#### Material shown
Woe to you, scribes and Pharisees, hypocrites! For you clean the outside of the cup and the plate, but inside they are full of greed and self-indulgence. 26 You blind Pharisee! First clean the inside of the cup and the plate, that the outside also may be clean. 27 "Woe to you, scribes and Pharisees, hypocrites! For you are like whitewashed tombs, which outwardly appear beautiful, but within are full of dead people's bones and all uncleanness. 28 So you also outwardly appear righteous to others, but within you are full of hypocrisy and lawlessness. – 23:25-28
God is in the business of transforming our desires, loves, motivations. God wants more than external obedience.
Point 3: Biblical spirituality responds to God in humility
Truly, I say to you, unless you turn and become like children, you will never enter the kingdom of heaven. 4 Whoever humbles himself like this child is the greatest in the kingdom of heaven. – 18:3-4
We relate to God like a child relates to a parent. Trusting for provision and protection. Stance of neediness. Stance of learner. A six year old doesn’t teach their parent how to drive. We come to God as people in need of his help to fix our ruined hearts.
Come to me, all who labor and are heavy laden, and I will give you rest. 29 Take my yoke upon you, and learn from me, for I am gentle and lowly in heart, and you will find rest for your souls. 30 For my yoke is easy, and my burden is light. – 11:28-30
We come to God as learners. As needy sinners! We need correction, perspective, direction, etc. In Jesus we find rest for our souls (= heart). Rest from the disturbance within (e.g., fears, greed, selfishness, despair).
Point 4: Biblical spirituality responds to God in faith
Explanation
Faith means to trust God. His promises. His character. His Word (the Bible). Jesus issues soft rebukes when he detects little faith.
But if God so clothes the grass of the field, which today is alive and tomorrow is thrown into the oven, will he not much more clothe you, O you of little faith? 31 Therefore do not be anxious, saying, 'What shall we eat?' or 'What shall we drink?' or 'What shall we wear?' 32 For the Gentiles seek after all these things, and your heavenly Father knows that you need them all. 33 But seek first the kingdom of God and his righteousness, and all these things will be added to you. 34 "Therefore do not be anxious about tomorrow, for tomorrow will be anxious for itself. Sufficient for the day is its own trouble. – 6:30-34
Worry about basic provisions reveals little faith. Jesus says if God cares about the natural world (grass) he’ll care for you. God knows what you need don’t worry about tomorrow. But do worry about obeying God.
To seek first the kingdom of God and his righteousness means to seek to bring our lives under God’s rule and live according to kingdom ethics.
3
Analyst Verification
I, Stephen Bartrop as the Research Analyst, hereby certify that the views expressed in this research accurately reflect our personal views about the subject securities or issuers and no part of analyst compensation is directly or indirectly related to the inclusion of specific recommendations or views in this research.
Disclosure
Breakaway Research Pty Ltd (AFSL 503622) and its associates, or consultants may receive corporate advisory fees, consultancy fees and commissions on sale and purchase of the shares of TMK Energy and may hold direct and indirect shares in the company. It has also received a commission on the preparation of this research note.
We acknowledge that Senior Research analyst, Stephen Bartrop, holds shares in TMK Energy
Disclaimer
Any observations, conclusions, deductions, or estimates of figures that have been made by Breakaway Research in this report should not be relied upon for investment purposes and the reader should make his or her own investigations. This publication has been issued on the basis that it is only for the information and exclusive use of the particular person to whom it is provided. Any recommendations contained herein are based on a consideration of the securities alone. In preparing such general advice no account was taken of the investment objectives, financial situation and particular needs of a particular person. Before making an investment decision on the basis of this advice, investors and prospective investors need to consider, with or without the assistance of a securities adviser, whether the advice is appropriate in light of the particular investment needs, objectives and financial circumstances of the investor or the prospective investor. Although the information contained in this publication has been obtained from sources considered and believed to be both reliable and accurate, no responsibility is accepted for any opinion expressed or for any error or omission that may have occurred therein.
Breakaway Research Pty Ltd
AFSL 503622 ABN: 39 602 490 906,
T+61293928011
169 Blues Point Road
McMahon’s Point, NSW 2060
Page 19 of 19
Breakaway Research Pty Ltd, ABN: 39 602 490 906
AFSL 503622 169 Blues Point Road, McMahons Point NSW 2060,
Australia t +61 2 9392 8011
########
#### Work instruction:
Send back the complete listing, identical to the original in every line.

#### Answer:
Woe to you, scribes and Pharisees, hypocrites! For you clean the outside of the cup and the plate, but inside they are full of greed and self-indulgence. 26 You blind Pharisee! First clean the inside of the cup and the plate, that the outside also may be clean. 27 "Woe to you, scribes and Pharisees, hypocrites! For you are like whitewashed tombs, which outwardly appear beautiful, but within are full of dead people's bones and all uncleanness. 28 So you also outwardly appear righteous to others, but within you are full of hypocrisy and lawlessness. – 23:25-28
God is in the business of transforming our desires, loves, motivations. God wants more than external obedience.
Point 3: Biblical spirituality responds to God in humility
Truly, I say to you, unless you turn and become like children, you will never enter the kingdom of heaven. 4 Whoever humbles himself like this child is the greatest in the kingdom of heaven. – 18:3-4
We relate to God like a child relates to a parent. Trusting for provision and protection. Stance of neediness. Stance of learner. A six year old doesn’t teach their parent how to drive. We come to God as people in need of his help to fix our ruined hearts.
Come to me, all who labor and are heavy laden, and I will give you rest. 29 Take my yoke upon you, and learn from me, for I am gentle and lowly in heart, and you will find rest for your souls. 30 For my yoke is easy, and my burden is light. – 11:28-30
We come to God as learners. As needy sinners! We need correction, perspective, direction, etc. In Jesus we find rest for our souls (= heart). Rest from the disturbance within (e.g., fears, greed, selfishness, despair).
Point 4: Biblical spirituality responds to God in faith
Explanation
Faith means to trust God. His promises. His character. His Word (the Bible). Jesus issues soft rebukes when he detects little faith.
But if God so clothes the grass of the field, which today is alive and tomorrow is thrown into the oven, will he not much more clothe you, O you of little faith? 31 Therefore do not be anxious, saying, 'What shall we eat?' or 'What shall we drink?' or 'What shall we wear?' 32 For the Gentiles seek after all these things, and your heavenly Father knows that you need them all. 33 But seek first the kingdom of God and his righteousness, and all these things will be added to you. 34 "Therefore do not be anxious about tomorrow, for tomorrow will be anxious for itself. Sufficient for the day is its own trouble. – 6:30-34
Worry about basic provisions reveals little faith. Jesus says if God cares about the natural world (grass) he’ll care for you. God knows what you need don’t worry about tomorrow. But do worry about obeying God.
To seek first the kingdom of God and his righteousness means to seek to bring our lives under God’s rule and live according to kingdom ethics.
3
Analyst Verification
I, Stephen Bartrop as the Research Analyst, hereby certify that the views expressed in this research accurately reflect our personal views about the subject securities or issuers and no part of analyst compensation is directly or indirectly related to the inclusion of specific recommendations or views in this research.
Disclosure
Breakaway Research Pty Ltd (AFSL 503622) and its associates, or consultants may receive corporate advisory fees, consultancy fees and commissions on sale and purchase of the shares of TMK Energy and may hold direct and indirect shares in the company. It has also received a commission on the preparation of this research note.
We acknowledge that Senior Research analyst, Stephen Bartrop, holds shares in TMK Energy
Disclaimer
Any observations, conclusions, deductions, or estimates of figures that have been made by Breakaway Research in this report should not be relied upon for investment purposes and the reader should make his or her own investigations. This publication has been issued on the basis that it is only for the information and exclusive use of the particular person to whom it is provided. Any recommendations contained herein are based on a consideration of the securities alone. In preparing such general advice no account was taken of the investment objectives, financial situation and particular needs of a particular person. Before making an investment decision on the basis of this advice, investors and prospective investors need to consider, with or without the assistance of a securities adviser, whether the advice is appropriate in light of the particular investment needs, objectives and financial circumstances of the investor or the prospective investor. Although the information contained in this publication has been obtained from sources considered and believed to be both reliable and accurate, no responsibility is accepted for any opinion expressed or for any error or omission that may have occurred therein.
Breakaway Research Pty Ltd
AFSL 503622 ABN: 39 602 490 906,
T+61293928011
169 Blues Point Road
McMahon’s Point, NSW 2060
Page 19 of 19
Breakaway Research Pty Ltd, ABN: 39 602 490 906
AFSL 503622 169 Blues Point Road, McMahons Point NSW 2060,
Australia t +61 2 9392 8011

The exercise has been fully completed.